UCD Lecturer defeated in bid to head SIPTU

 
 

The Head of the UCD SIPTU section in UCD, Dr Kieran Allen, was unsuccessful in his bid to become General Secretary of SIPTU. The election, which took place at the end of May, was won by Mr Joe O’Flynn.

Mr O’Flynn defended his position to be re-elected General Secretary by a margin of three-to-one. Dr Allen felt this was not entirely surprising as he was “trying to bring about change in the union and [he] was up against the whole union machine”.

Dr Allen felt that it was going to be a difficult election saying that “the odds were very much tacked against me…[you had] someone standing who was an individual steward against somebody who was the existing General Secretary and the Mayor of Cork.”

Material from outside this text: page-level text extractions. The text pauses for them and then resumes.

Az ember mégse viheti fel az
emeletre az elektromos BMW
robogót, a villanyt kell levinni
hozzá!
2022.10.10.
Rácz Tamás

He had hoped that by standing for election, it would “build momentum for change in the union”. However, Dr Allen felt that the election was a positive experience for him, despite being defeated, as he had the chance to, “promote a sort of alternative outlook on the union”.

It would be Dr Allen’s intention to, “get out of partnership which [he] thinks is weakening the unions and has led to a decline in union membership”. He hopes to see a union that “stands up to the government and employers, rather than one that becomes too close to them”.

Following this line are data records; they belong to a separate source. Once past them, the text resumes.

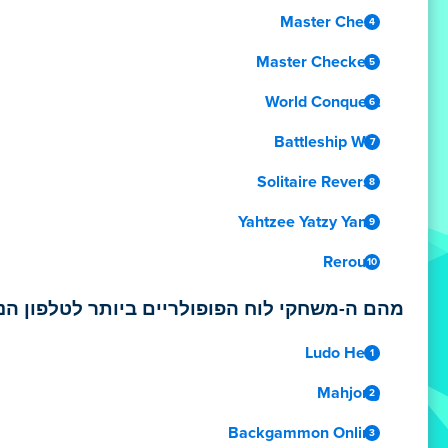
Master Chess
Master Checkers
World Conquest
Battleship War
Solitaire Reverse
Yahtzee Yatzy Yams
Reroute
מהם ה-משחקי לוח הפופולריים ביותר לטלפון הנ
Ludo Hero
Mahjong
Backgammon Online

Dr Allen has not ruled out the prospect of running for the position again when the next election is held in six years time, expressing that “obviously [he] would consider it”. However, his main issue at present is trying to bring about change within the union as well as holding his position as head of the UCD SIPTU section.

Last year SIPTU was involved in a despute between the university and ground staff workers who had been receiving less than an agreed amount of payment for a number of years.

This resulted in the workers being left underpaid to the sum of approximately €10,000. They had come close to an industrial strike but this was cancelled after to negotiations at the Labour Relations Commission.

SIPTU represents over 200,000 workers over virtually all professional sectors, including construction workers, university lecturers and retail workers.